What you will do:
(a) Print the stretch of the mailing-list message on Haskell library changes from "liftA2 (\t o" through "only general solution.", word for word.
(b) Carry the mailing-list message on Haskell library changes forward, writing what comes after its last sentence.

Supplied passage:
══════════

On 3 May 2013 18:56, Ertugrul Söylemez <es@ertes.de> wrote:
Adrian May <adrian.alexander.may@gmail.com> wrote:

> > Changes already made in the base library or in one of the platform
> > libraries:
>
> So could you pick the most unassailable and tell me more about it
> please?

I'll just pick a random example:  Eq and Show are no longer superclasses
of Num.  I'm the author of the Netwire library, a library for functional
reactive programming.  Before that change you would write the following
code to express a clock that runs twice as fast as the real time clock
and oscillates up and down while gradually increasing:

    liftA2 (\t o -> 2*t + sin o) time (integral_ 0 . v)

Thanks to the change you can now write it as: 

    2*time + sin (integral_ 0 . v)


I never doubted that people add new stuff for valid reasons. What I'm interested in is whether or not it could have been done without breaking anything. But having thought about it for a while, I'm tending to think that version controlling all the standard modules is the only general solution. 

You'd have them all in a git ... ahem ... darcs repo which every dev would clone the entire history of. Something prominent in the project would say which version you want. (We could brainstorm about hierarchies of that but it probably wouldn't work anyway.) GHC would just switch its internals according to that number and fetch the right version of the module out of darcs as part of the compilation process.

══════════

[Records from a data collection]
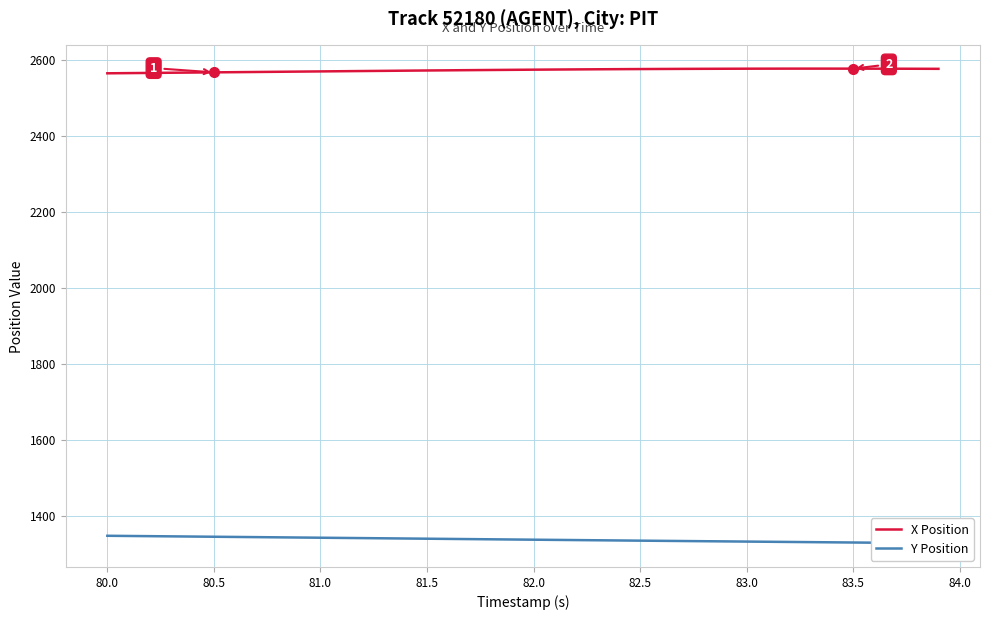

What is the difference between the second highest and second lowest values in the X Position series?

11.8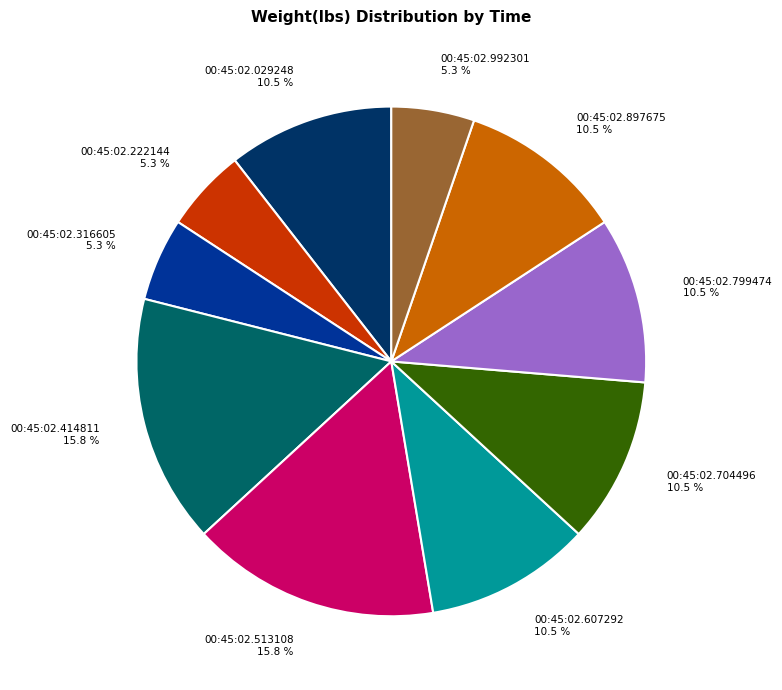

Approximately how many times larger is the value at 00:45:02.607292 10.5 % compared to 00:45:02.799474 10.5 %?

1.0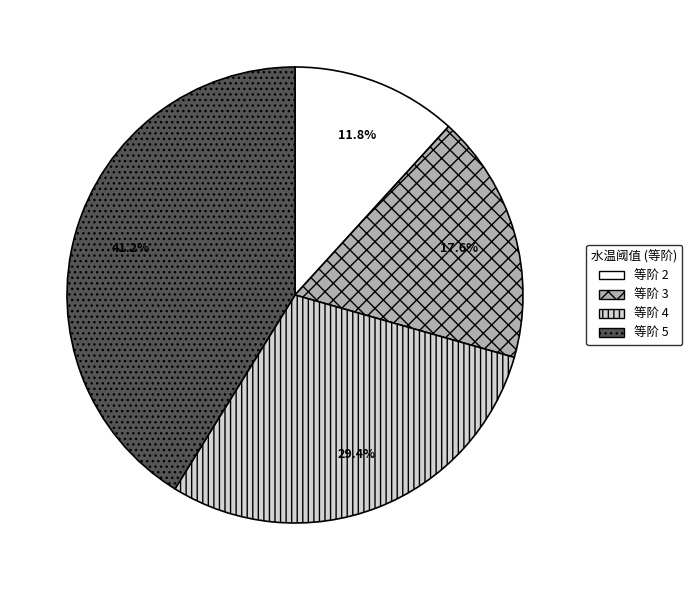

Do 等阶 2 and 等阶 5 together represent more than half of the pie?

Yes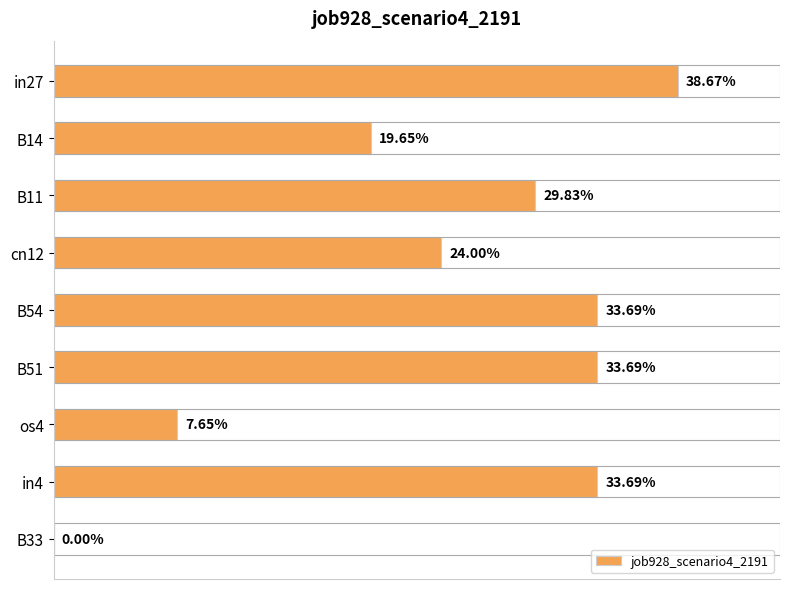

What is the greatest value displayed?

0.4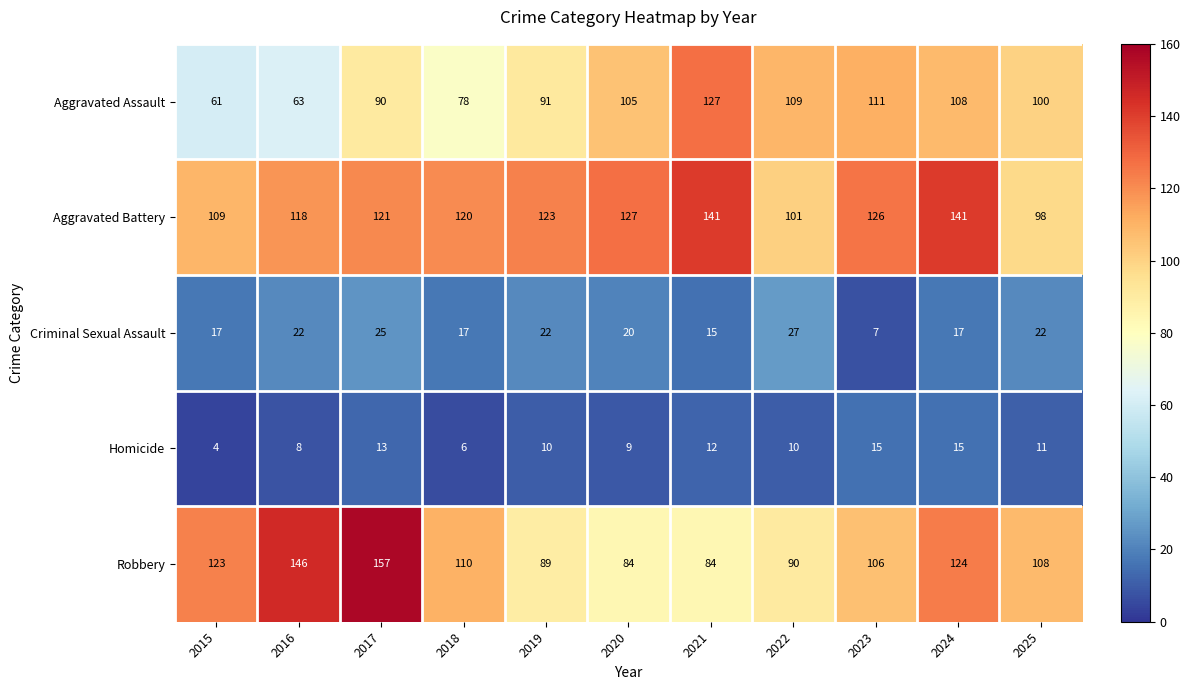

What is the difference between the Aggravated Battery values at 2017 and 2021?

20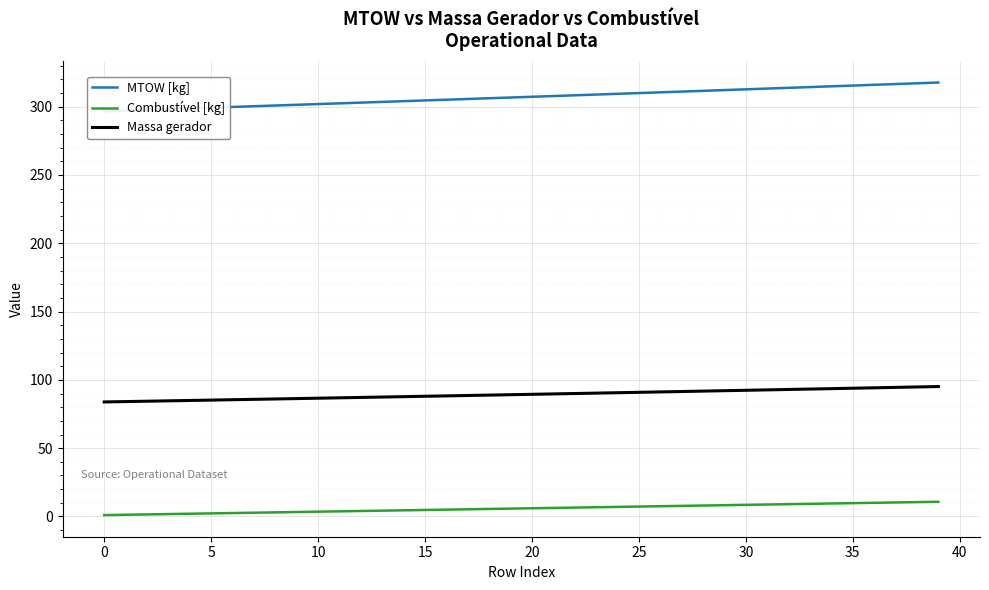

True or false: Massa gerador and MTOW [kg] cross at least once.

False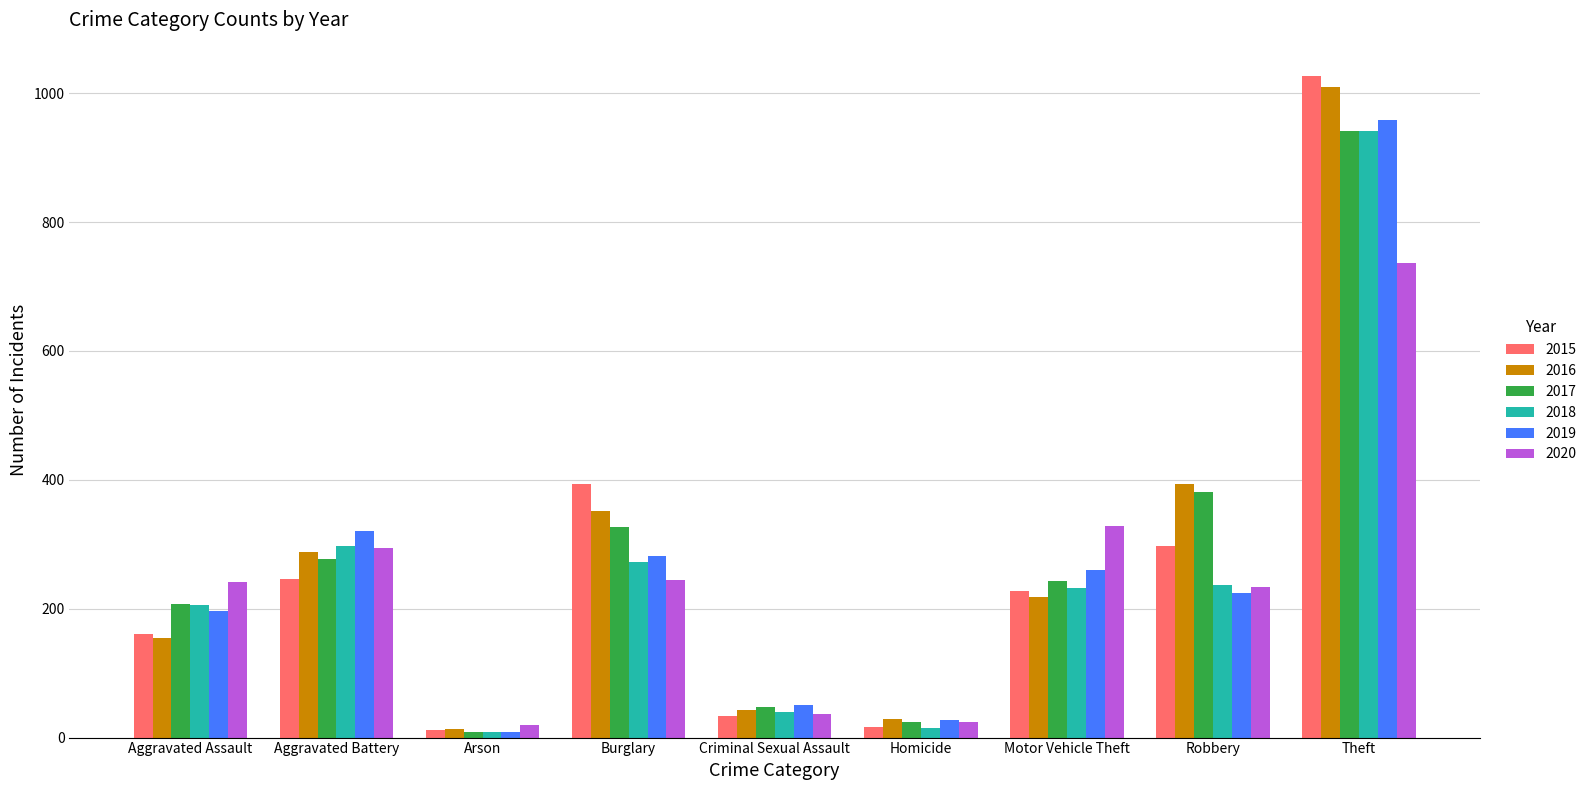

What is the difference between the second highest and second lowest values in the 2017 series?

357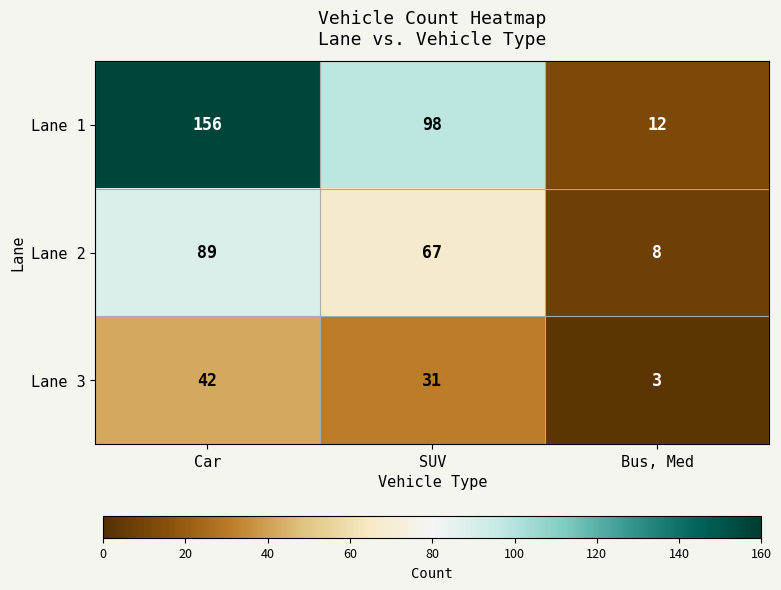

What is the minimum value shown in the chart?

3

══════════

Exercise results:
(a)
liftA2 (\t o -> 2*t + sin o) time (integral_ 0 . v)

Thanks to the change you can now write it as: 

    2*time + sin (integral_ 0 . v)


I never doubted that people add new stuff for valid reasons. What I'm interested in is whether or not it could have been done without breaking anything. But having thought about it for a while, I'm tending to think that version controlling all the standard modules is the only general solution.

(b)
If you really wanted to protect people from future changes, you'd make it obligatory to tell ghc which version you want, but seeing as I seem to be more worried about this than anybody else around here, I might as well assume you'd default to the latest, but please, at least issue a warning so that people know this offbeat system even exists.
)
I could have my project source in a completely different source control system cos this darcs interaction is internal to the compiler. 

This ain't gonna mean I don't have to maintain stuff, but having the choice about when to do so would be a great help. Better still, I could take a fifty year old codebase, build it out of the box, and nudge the version along one step at a time so I have some kind of chance, which would render my original post completely redundant. 

But best of all, I'd no longer care which dev had which Haskell Platform version. They'd just get nagged into upgrading ghc whenever it saw a too racy module version. That would mean I could let them finish what they were doing on their own branch, check it into the old-style mainline and then tell them to merge it onto the new-style mainline, expecting a few puzzles along the way. For their next feature they'd branch off the new mainline and in a few weeks the old one would be history. (I'm not sure you've all figured out that those few weeks are necessary.)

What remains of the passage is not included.